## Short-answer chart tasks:
※

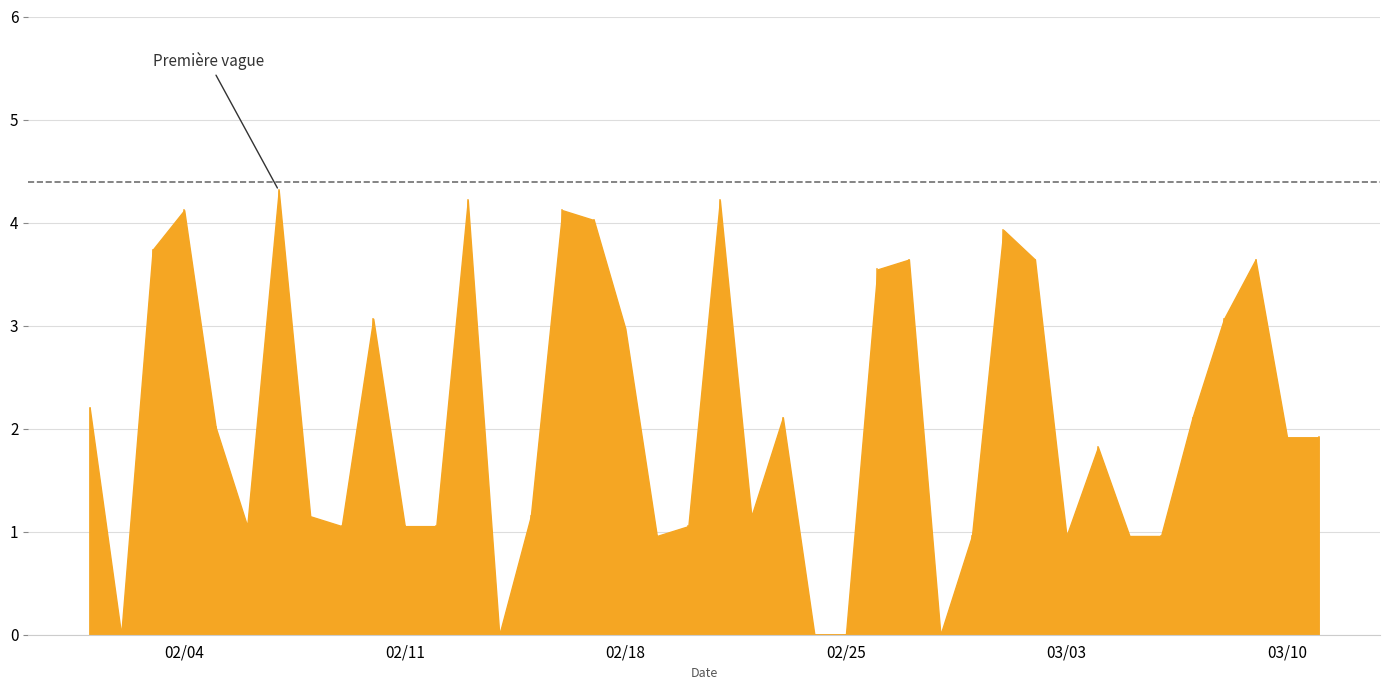

Reading left to right, transcribe all the data shown in this chart.

2.2	0.0	3.7	4.1	2.0	1.1	4.3	1.1	1.1	3.1	1.1	1.1	4.2	0.0	1.1	4.1	4.0	3.0	1.0	1.1	4.2	1.1	2.1	0.0	0.0	3.5	3.6	0.0	1.0	3.9	3.6	1.0	1.8	1.0	1.0	2.1	3.1	3.6	1.9	1.9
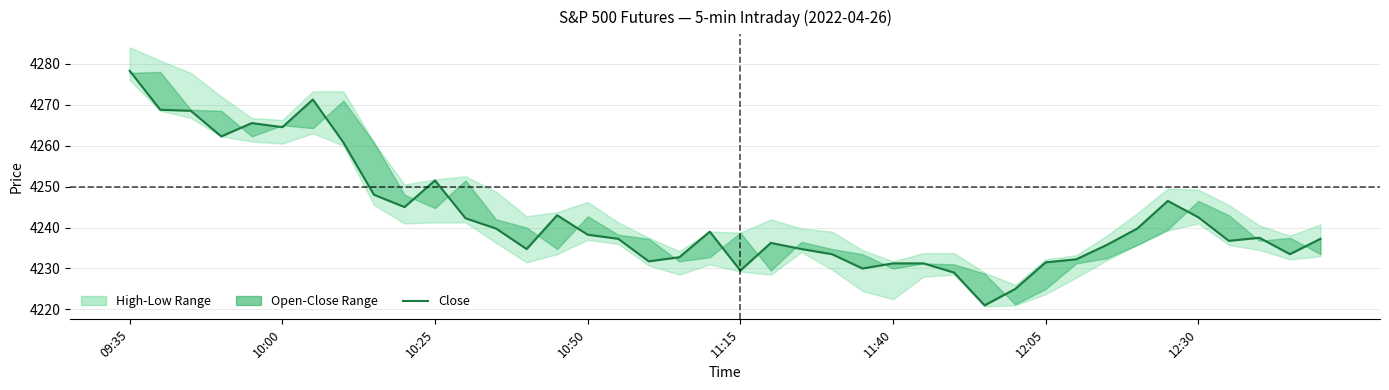

What is the average value?

4242.4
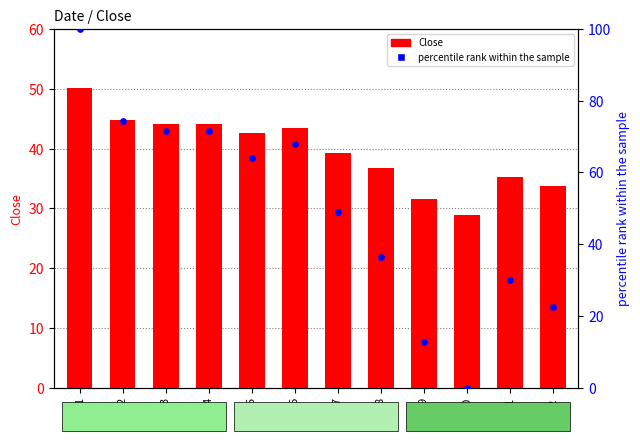

Which series contains the highest Y value?

percentile rank within the sample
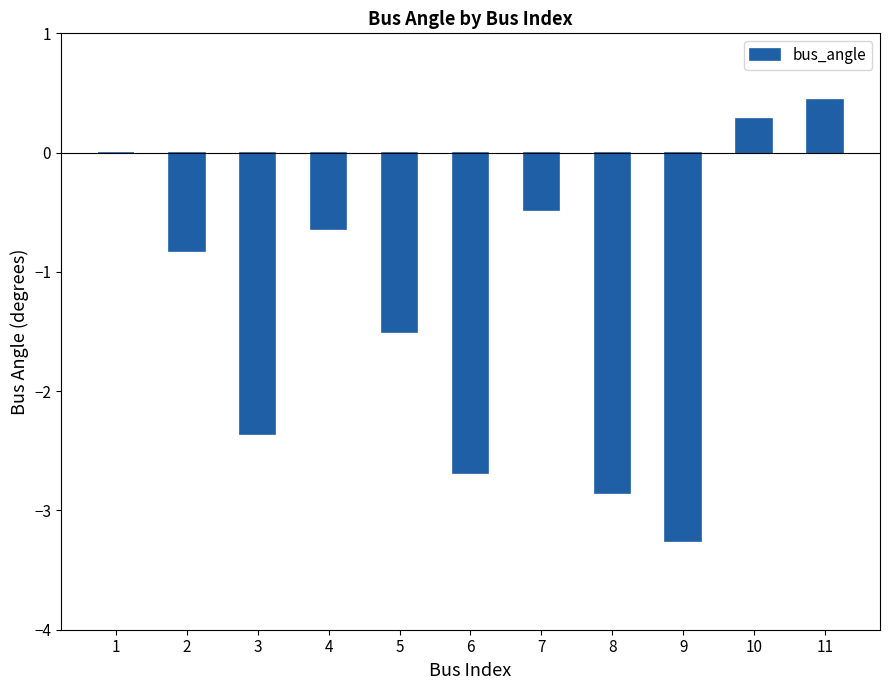

Reading right to left, list all the values displayed in this chart.

0.4	0.3	-3.3	-2.9	-0.5	-2.7	-1.5	-0.6	-2.4	-0.8	0.0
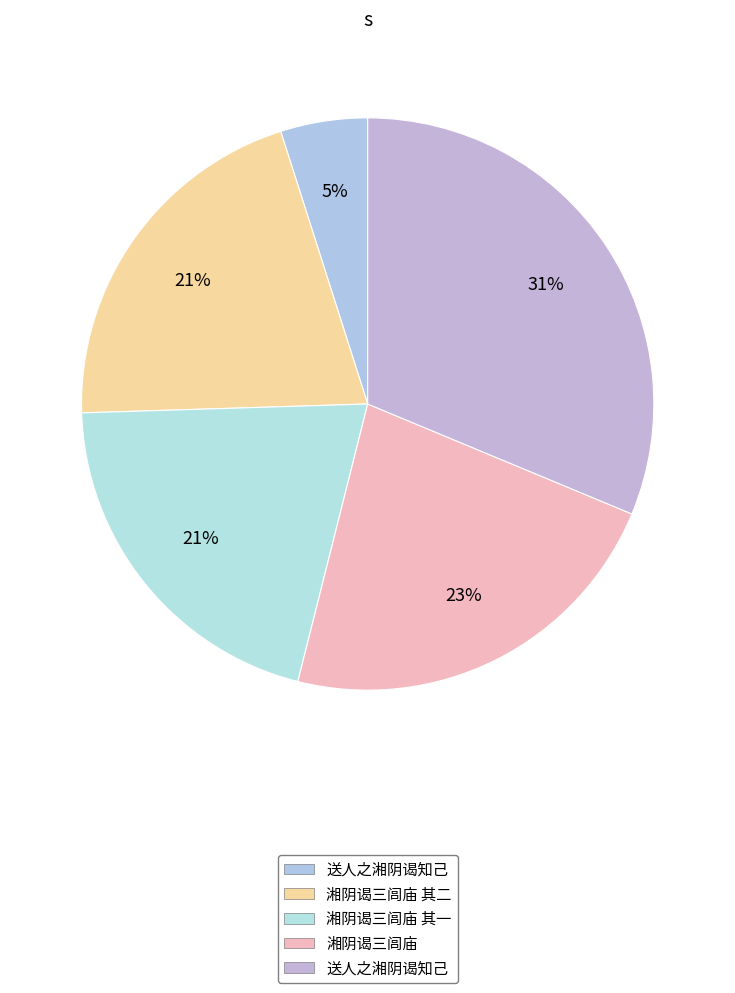

How many slices are in this pie chart?

5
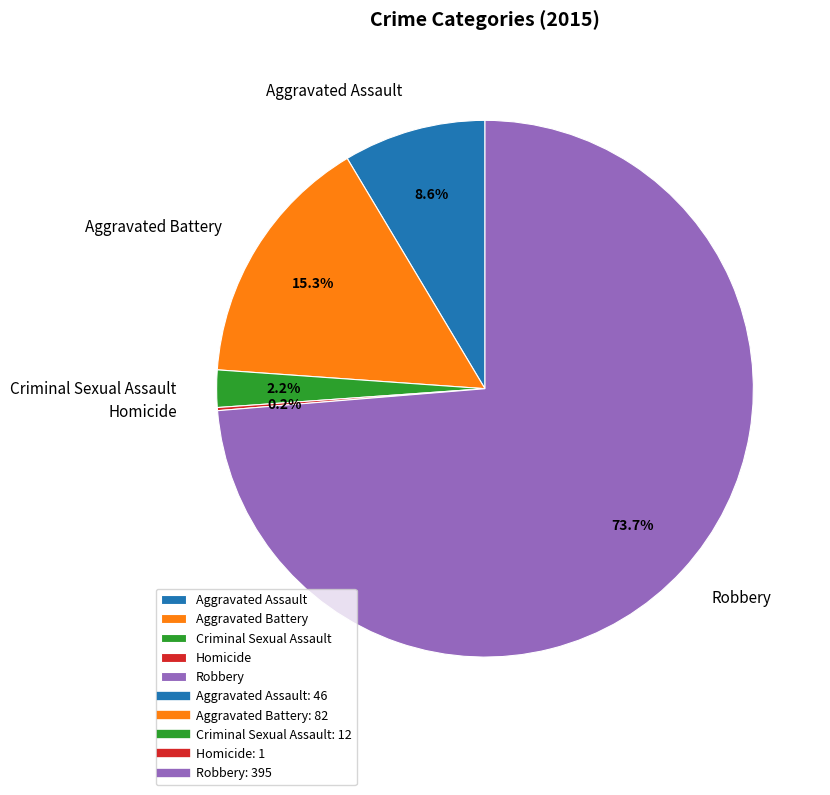

What is the ratio of the value at Robbery to the value at Aggravated Assault?

8.6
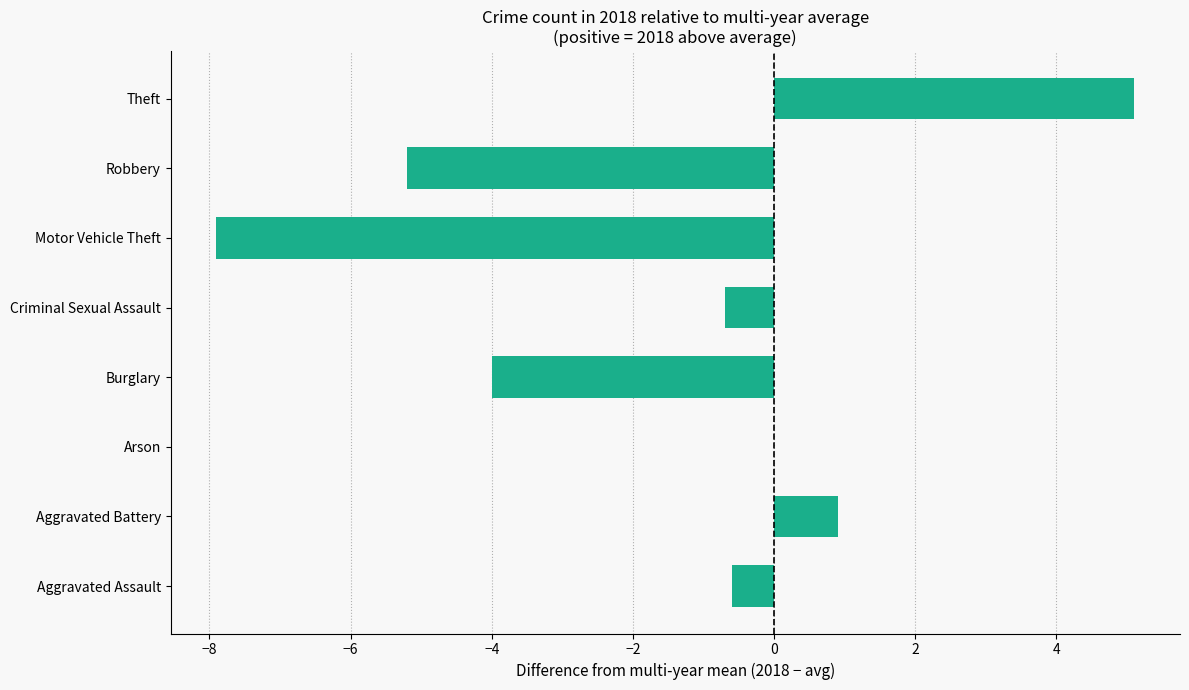

What is the approximate value at Theft?

5.1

※

## What to do:
Arrange the lines of the records above, starting at the beginning of the records and ending at the line that contains "percentile rank within the sample", as a numbered list. Omit blank lines and the pictures.

## Answer area:
1. Reading left to right, transcribe all the data shown in this chart.
2. 2.2	0.0	3.7	4.1	2.0	1.1	4.3	1.1	1.1	3.1	1.1	1.1	4.2	0.0	1.1	4.1	4.0	3.0	1.0	1.1	4.2	1.1	2.1	0.0	0.0	3.5	3.6	0.0	1.0	3.9	3.6	1.0	1.8	1.0	1.0	2.1	3.1	3.6	1.9	1.9
3. What is the average value?
4. 4242.4
5. Which series contains the highest Y value?
6. percentile rank within the sample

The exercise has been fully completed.